DATA SHOWN Start Marker

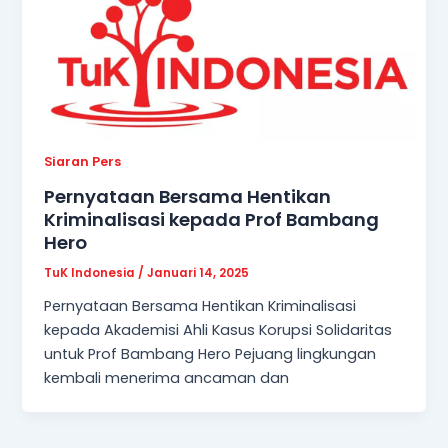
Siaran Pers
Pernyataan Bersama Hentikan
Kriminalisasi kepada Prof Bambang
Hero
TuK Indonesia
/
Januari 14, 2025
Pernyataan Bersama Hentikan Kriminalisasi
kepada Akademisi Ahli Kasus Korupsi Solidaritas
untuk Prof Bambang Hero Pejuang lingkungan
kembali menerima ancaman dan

DATA SHOWN End Marker
DATA SHOWN Start Marker

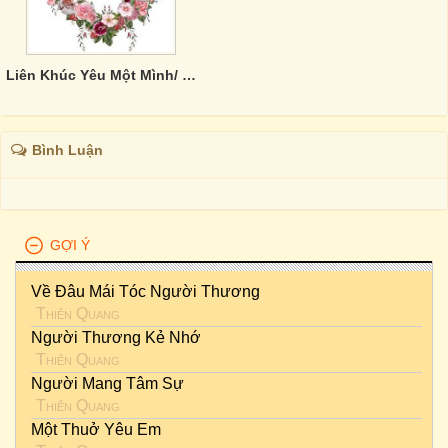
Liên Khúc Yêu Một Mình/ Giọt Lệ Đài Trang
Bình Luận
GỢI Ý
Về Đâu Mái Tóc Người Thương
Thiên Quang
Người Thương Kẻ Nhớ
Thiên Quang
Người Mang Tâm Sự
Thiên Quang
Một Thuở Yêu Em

DATA SHOWN End Marker

Look in the material above for the line with "Januari 14, 2025" and the line with "kembali menerima ancaman dan", and transcribe exactly those lines and all lines between them, nothing more.

Januari 14, 2025
Pernyataan Bersama Hentikan Kriminalisasi
kepada Akademisi Ahli Kasus Korupsi Solidaritas
untuk Prof Bambang Hero Pejuang lingkungan
kembali menerima ancaman dan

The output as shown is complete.